DPWH can cut down trees blocking road projects-A A +A
Monday, October 7, 2013
THE Department of Environment and Natural Resources (DENR) has given the DPWH a permit to cut down 42 trees that are on the site of an ongoing road widening project between the cities of Naga and Carcar.
The special tree cutting permit (STCP) approved last Sept. 10 says the Department of Public Works and Highways (DPWH) 7 has been given approval to remove 42 trees, including eight century-old acacia trees along the project site.
The eight acacia trees are reportedly in the advanced stages of decay and could pose danger to the public if left uncut.
But the DPWH 7 must also follow conditions to ensure that the STCP is not revoked, including earth-balling 96 trees and preserving 16 century-old acacia trees that were identified for rehabilitation.

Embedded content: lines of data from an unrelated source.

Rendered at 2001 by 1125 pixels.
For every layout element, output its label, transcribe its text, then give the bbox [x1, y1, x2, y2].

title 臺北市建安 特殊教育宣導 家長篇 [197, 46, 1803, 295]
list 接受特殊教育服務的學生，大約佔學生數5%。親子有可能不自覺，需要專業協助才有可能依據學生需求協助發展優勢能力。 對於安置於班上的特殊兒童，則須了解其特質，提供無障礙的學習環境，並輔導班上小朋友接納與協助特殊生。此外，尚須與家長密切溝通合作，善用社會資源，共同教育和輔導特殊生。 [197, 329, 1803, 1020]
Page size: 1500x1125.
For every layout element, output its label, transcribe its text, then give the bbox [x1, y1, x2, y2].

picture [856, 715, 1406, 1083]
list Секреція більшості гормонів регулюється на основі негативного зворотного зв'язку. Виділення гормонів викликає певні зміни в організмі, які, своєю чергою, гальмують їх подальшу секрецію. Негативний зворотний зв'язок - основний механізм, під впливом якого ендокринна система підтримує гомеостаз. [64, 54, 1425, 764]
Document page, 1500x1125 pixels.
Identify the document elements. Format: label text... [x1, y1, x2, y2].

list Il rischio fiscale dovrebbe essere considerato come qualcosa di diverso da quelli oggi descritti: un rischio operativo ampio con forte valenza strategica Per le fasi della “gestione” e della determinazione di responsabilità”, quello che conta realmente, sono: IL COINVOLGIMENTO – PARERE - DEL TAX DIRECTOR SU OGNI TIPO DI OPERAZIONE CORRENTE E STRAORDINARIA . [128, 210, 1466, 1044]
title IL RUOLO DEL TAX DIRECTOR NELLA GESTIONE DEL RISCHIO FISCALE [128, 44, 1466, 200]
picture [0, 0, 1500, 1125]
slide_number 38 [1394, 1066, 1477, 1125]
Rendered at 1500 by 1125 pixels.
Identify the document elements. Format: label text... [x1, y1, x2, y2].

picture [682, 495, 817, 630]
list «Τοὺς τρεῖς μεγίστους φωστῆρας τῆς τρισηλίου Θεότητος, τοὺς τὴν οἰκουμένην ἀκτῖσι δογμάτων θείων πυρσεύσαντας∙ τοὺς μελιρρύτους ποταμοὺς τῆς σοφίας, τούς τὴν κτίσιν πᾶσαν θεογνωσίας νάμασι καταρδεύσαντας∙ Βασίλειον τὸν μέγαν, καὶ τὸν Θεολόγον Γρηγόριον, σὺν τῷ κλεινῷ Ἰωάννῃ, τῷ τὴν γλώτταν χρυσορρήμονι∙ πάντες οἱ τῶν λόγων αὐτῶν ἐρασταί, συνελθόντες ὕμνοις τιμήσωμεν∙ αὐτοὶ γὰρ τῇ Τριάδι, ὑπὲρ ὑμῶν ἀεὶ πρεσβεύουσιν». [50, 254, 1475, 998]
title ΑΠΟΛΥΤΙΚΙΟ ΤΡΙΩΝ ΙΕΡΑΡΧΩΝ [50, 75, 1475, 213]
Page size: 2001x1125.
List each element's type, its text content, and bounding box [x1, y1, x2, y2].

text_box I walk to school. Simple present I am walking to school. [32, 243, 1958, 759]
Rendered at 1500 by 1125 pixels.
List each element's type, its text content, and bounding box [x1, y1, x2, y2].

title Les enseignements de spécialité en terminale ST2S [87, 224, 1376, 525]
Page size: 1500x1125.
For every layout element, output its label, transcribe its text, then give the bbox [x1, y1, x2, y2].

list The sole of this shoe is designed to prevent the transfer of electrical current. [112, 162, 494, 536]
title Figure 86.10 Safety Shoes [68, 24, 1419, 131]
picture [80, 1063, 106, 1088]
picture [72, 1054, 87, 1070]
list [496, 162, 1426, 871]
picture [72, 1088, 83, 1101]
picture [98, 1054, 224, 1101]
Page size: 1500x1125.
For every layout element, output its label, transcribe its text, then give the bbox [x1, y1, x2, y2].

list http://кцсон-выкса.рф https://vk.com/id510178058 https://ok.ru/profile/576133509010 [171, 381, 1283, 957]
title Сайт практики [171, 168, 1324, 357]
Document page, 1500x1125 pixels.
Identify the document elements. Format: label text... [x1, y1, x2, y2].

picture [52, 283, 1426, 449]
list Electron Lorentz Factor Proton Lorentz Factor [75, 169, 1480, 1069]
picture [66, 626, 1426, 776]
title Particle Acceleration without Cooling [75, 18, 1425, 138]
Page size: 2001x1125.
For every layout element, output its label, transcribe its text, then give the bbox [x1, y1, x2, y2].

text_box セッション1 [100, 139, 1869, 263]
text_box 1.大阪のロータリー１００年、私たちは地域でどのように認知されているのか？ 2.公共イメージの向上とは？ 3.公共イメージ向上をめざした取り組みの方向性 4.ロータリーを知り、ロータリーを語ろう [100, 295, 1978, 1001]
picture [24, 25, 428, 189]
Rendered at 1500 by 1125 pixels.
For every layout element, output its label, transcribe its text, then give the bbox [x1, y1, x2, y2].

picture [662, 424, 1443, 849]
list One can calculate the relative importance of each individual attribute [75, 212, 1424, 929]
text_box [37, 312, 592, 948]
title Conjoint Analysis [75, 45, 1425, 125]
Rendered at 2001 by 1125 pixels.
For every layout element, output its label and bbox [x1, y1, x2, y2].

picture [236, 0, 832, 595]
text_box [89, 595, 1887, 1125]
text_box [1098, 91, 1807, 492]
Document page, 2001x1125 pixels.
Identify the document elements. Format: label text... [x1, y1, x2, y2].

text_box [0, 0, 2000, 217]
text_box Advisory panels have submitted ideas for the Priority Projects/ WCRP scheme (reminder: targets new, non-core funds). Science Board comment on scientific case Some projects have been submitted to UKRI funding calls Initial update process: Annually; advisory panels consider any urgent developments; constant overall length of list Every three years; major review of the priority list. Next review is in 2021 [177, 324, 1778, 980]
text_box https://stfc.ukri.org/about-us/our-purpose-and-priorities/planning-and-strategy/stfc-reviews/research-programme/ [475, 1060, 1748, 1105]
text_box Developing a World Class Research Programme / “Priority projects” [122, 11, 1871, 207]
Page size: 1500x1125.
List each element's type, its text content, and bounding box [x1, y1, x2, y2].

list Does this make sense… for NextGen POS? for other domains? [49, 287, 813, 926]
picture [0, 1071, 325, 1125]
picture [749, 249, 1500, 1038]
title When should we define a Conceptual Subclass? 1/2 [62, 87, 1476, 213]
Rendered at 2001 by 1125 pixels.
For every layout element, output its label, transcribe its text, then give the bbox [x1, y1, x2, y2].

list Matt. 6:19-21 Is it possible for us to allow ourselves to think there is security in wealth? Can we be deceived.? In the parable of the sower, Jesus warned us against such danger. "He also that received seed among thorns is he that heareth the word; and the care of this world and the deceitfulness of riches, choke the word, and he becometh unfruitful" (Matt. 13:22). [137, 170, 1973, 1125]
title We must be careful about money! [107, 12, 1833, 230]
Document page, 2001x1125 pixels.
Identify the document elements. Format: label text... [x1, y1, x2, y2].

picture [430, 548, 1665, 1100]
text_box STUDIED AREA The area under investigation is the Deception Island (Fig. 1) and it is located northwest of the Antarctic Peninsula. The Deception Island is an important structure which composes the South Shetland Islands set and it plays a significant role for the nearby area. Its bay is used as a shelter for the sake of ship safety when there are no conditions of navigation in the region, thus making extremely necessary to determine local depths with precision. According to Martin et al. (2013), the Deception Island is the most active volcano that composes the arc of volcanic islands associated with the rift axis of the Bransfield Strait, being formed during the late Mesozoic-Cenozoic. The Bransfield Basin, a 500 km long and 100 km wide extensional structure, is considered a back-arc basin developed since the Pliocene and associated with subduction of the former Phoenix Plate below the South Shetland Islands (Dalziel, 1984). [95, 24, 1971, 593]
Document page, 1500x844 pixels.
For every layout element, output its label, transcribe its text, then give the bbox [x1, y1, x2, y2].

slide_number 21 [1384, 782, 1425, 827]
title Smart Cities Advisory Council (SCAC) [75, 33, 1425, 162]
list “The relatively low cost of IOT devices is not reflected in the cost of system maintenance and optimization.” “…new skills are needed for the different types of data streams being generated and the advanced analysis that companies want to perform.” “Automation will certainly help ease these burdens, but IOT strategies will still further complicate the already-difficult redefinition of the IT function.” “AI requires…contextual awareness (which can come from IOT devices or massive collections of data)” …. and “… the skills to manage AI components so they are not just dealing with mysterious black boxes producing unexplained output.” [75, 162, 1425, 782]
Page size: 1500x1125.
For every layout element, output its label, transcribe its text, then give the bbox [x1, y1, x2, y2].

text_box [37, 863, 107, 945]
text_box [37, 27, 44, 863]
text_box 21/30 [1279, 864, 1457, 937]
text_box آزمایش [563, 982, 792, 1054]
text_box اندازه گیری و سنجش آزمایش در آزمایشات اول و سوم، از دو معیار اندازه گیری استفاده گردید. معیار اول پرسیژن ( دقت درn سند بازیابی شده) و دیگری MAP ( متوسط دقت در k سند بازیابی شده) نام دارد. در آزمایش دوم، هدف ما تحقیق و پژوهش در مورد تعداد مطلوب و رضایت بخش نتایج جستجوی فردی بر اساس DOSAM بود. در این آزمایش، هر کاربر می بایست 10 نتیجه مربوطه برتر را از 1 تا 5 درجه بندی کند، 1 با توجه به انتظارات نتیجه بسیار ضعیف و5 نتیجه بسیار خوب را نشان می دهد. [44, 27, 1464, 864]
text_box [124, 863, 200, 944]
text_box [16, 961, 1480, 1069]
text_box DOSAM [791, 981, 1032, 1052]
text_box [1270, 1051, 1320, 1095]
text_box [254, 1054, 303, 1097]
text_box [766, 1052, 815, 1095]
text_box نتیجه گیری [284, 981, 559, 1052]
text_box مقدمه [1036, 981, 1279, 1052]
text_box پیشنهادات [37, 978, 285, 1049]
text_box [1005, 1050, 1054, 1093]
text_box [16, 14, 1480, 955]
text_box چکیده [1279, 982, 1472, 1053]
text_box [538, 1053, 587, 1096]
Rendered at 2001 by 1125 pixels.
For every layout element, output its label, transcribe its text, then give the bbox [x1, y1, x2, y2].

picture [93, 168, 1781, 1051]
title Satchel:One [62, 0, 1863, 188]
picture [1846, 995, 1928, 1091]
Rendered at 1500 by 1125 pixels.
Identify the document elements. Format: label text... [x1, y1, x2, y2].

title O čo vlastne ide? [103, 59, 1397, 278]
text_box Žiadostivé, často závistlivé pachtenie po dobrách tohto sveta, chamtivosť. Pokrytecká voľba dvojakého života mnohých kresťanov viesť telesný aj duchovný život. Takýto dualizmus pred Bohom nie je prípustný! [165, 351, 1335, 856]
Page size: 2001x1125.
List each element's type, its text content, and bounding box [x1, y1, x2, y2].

An environmental advocate urged concerned officials of the DENR and DPWH to consult with the public first, as cutting the trees will have an impact on climate change.
Eddie Llamedo, DENR 7 spokesperson, said the STCP was signed by DENR 7 Director Isabelo Montejo Jr. and was given clearance by DENR Undersecretary for Field Operations Demetrio Ignacio Jr.
Llamedo said that while they have allowed the removal of the eight decaying acacia trees for safety reasons, they advised the DPWH 7 to avoid cutting the other 16 century-old trees since these can still be rehabilitated.
Under the supervision of DENR 7 Community Environment and Natural Resources Office (CENRO) and the Naga City Government, the cut down trees and wood materials should be turned over to the DENR.
Also, part of the DPWH 7’s conditions is that they should plant about 13, 800 indigenous or native seedlings and maintain them for three years, insuring 80 percent survival rate.
Replacement and planting of the seedlings must start prior to the tree cutting.
The DPWH 7 also wants the earth-balled trees maintained for three years. For every transplanted tree that will not survive after six months, DPWH 7 must replace it with 100 seedlings, another condition said.
The trees to be cut are in Barangays Tinaan, Inoburan and Langtad, all in Naga City.
Montejo said the STCP will expire within six months.
The DPWH 7 must also submit a certification from barangay captains that they don’t object to the cutting of trees.
DPWH 7 must also conduct public consultations.
Aside from securing an environmental compliance certificate (ECC), DPWH 7 must assess the trees’ biodiversity, carbon sequestration potential and water storage capacity.
DPWH 7 must also put up signage in the areas to warn the public of the activity.
“I will constitute a special team with Naga City and other stakeholders to monitor and supervise the operation as soon as we have the schedule of activities from the DPWH,” Montejo said.
Lawyer Gloria Estenzo-Ramos of the Global Legal Action on Climate Change (GLACC) told Sun.Star Cebu the cutting of trees must be done with consultation from concerned residents living near it.
“If the purpose to cut trees is for road widening or infrastructure development, there has to be a genuine public consultation, rigorous assessment on the impacts to biodiversity, ecosystem services, climate change and even heritage considerations”, Ramos said.
She said the Naga City Government could be held liable for allowing the removal of trees for developmental projects without prior consultation and assessment.
Ramos said that unplanned development projects and land use conversion contribute to the increase in carbon monoxide and greenhouse gas emissions.
She said the project must coincide with policies stated by the Climate Change and Disaster Risk Reduction Management laws.
Published in the Sun.Star Cebu newspaper on October 07, 2013.